Como todos sabemos, o deberíamos saber en estas circunstancias, a las sanguijuelas les encanta ducharse con la lluvia y, de esa, mucha caía. Total, que empezaron a saltar sanguijuelas de las plantas, del suelo, de los árboles… indiscriminadamente. A mitad de la caminata se creó un caos inverosímil con personas corriendo en todas las direcciones, con los ojos desorbitados, gritando y señalando el lugar de su cuerpo víctima de estos dóciles animalillos. La austriaca corría con una en el dedo, mi novia con una en el cuello, el inglés se presionaba los tobillos haciéndole correr de una forma muy singular… y a la pobre japonesa le cayó una en el pecho izquierdo.
Cada cual trababa de ayudar a su pareja o a quien tenía más cerca pero el amigo japonés estaba a centenas de metros buscando no se sabe qué y allí estaba yo, que no hacía más que escuchar gritos del tipo: “¡Con el repelente de mosquitos! ¡Con el repelente de mosquitos!”, “Ejerced presión! ¡Ejerced presión!”… El japonés no aparecía por ningún lado, la japonesa no paraba de llorar y gritar y la mancha de sangre se extendía por su pecho…
-Segundos más tarde-
Llegó corriendo el japonés atendiendo a la llamada de desesperación y allí estaba yo, pechillo japonés en mano, ejerciendo presión y con el repelente de mosquitos en la otra… ¿¿Qué iba a hacer??
Pero esto no acaba aquí, señores, no.

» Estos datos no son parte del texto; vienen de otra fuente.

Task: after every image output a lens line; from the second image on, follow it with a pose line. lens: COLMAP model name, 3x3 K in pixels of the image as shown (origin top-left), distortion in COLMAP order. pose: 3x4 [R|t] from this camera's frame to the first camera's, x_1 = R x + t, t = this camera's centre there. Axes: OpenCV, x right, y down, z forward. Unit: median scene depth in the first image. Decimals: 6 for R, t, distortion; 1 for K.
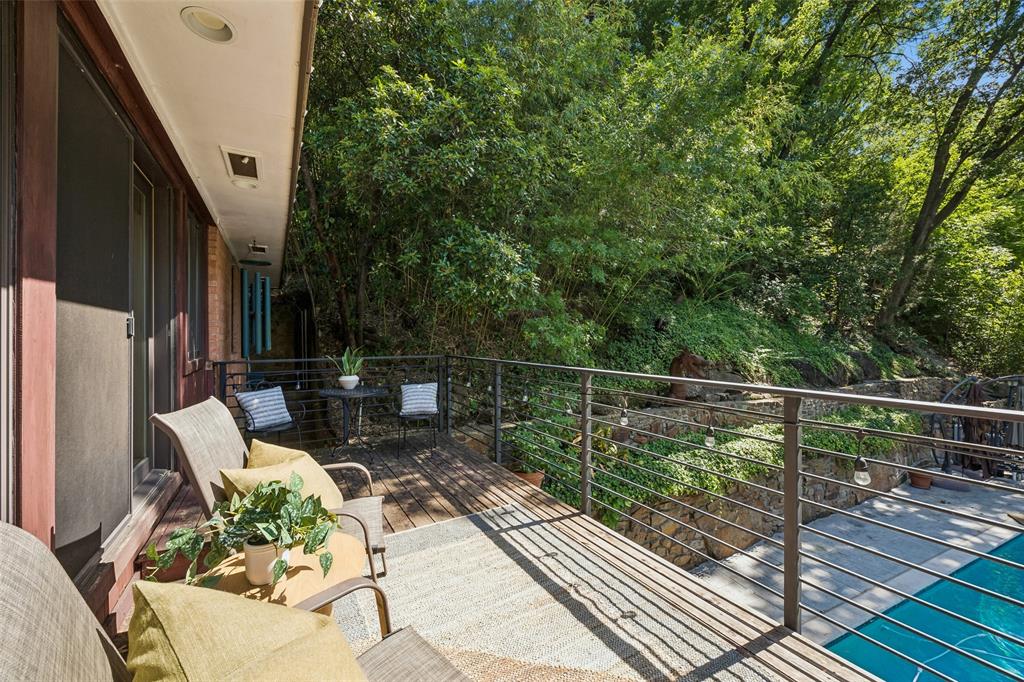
lens RADIAL K [[393.2, 0, 508.8], [0, 393.2, 336.7], [0, 0, 1]] dist [-0.002339, -0.000520]
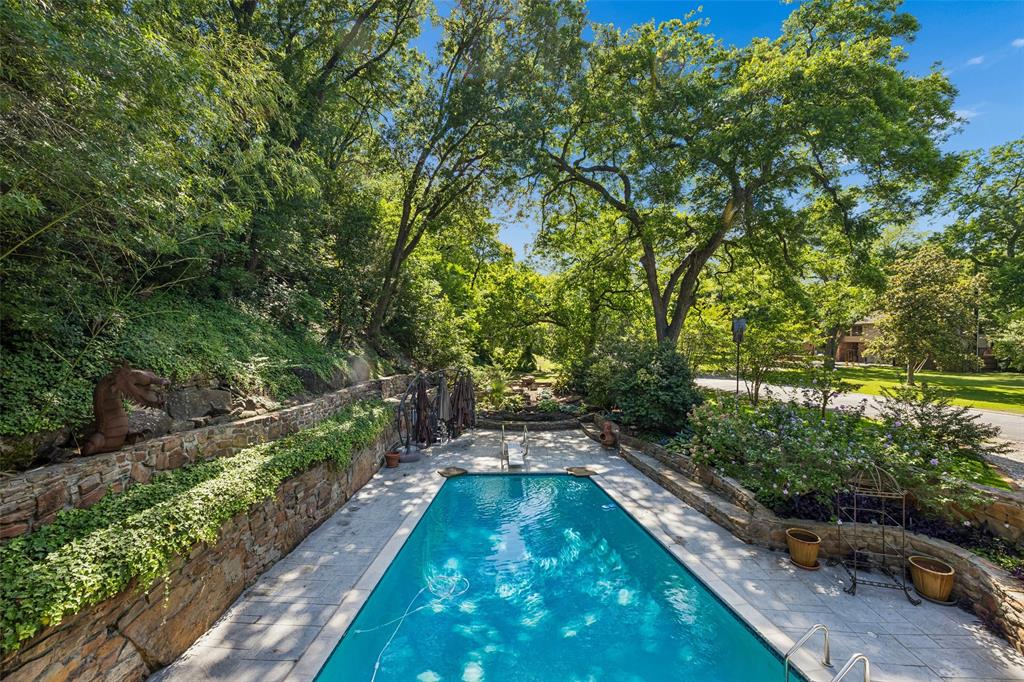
lens RADIAL K [[393.2, 0, 508.8], [0, 393.2, 336.7], [0, 0, 1]] dist [-0.002339, -0.000520]
pose [[0.475874, 0.011756, 0.879435, 0.122701], [0.003436, 0.999878, -0.015225, -0.000390], [-0.879507, 0.010267, 0.475776, 0.079600]]
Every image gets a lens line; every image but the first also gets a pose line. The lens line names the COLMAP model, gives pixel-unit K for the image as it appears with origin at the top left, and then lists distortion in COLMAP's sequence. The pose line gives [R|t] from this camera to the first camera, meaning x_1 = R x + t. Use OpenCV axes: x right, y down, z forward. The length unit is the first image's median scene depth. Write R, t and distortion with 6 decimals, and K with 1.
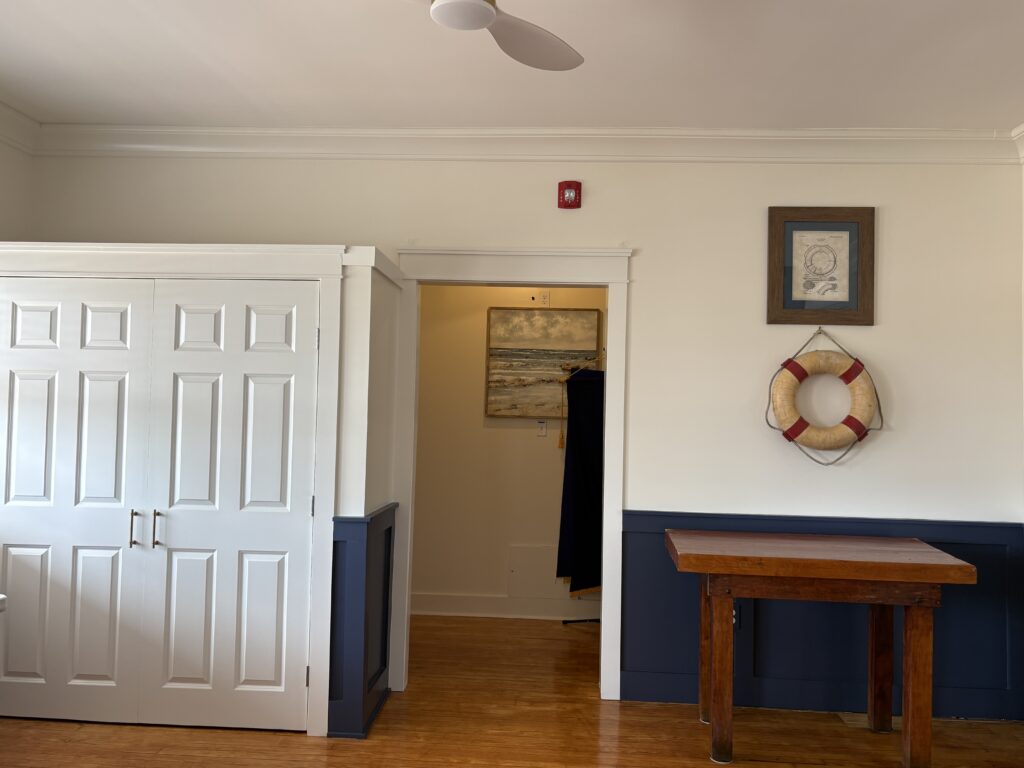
lens RADIAL K [[831.0, 0, 514.9], [0, 831.0, 384.1], [0, 0, 1]] dist [0.037498, -0.035438]
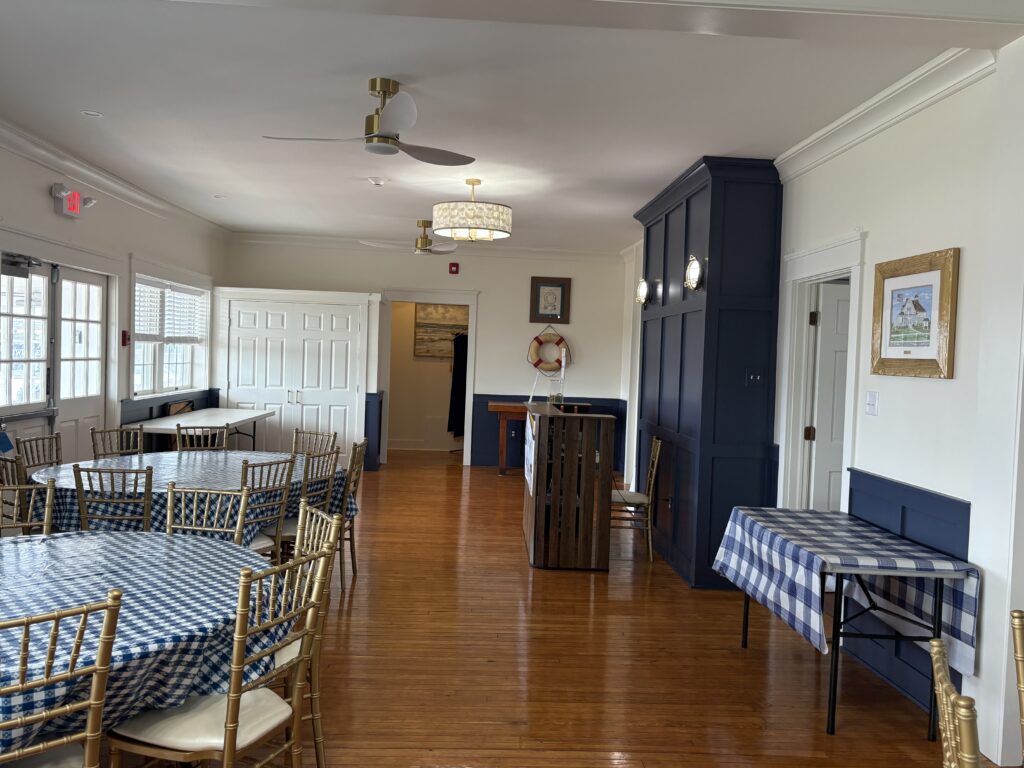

Pasado el incómodo momento, salimos todos corriendo hacia el río: “¡¡A las canoas!! ¡¡A las canoas!!! ¡¡Que viene un tigre!!”. Pues nada, nada, ¡¡A las canoas!!. Allí llegamos exhaustos para abordar corriendo una canoa de madera alargada con cuatro tablas separadas entre sí para poder sentarse.
Fue un momento de alivio. Ni venía ningún tigre, al menos que pudiéramos ver, ni las sanguijuelas llegaban a la orilla ¡Uf!. Nos dispusimos a quitárnoslas unos a otros hasta que, sin venir a cuento, comienzan a salir arañas blancas en manada de debajo de las tablas… Parió la abuela…
“¡¡Dios mío!! ¡Dios mío!!”, se oía a lo largo y ancho de tan estrecha embarcación mientras todos se levantaban y daban nerviosos saltos y lanzaban frenéticos pisotones a todo lo que se movía. “¡¡Las arañas!! ¡¡Las arañas!! ¡¡Las sanguijuelas!! ¡¡Las sanguijuelas!!” Y a uno no se le ocurre otra cosa que gritar: “¡¡El tigre!! ¡¡El tigre!!”…
En ese momento, al tiempo en el que nos alejábamos lentamente de la orilla, a mí me dio un ataque de risa. ¡No la podía contener! ¡¡Aquello era de locos!! y, por si no había suficiente desmadre ya organizado, el inglés puso la puntilla. Mientras trataba de quedarse lo más estático posible en una de las puntas de la canoa, exclamó al cielo vociferando: “¿¿¿Queréis quedaros quietos??? ¡Con tanta histeria y movimiento la canoa zozobra! ¡¡y nos vamos a caer!! Y por si no os habéis dado cuenta… ¡¡¡Esto está lleno de cocodrilos!!!”. Fue ahí, en ese instante, en el que la locura colectiva llegó a su punto más álgido: “¡¡Las arañas!! ¡¡Las sanguijuelas!! ¡¡El tigre!! ¡¡¡¡Los cocodrilos!!!!”…
Al final, las sanguijuelas terminaron en la orilla, las arañas en el agua, el tigre nunca apareció y los cocodrilos sumergieron sus ojos saltones en la corriente… En silencio, cabizbajos y emocionalmente aturdidos, llegamos lentamente río abajo hasta las cabañas. El guía volvió a sus orificios nasales y nosotros a contar cucarachas. No se volvió a hablar del asunto. Hasta hoy.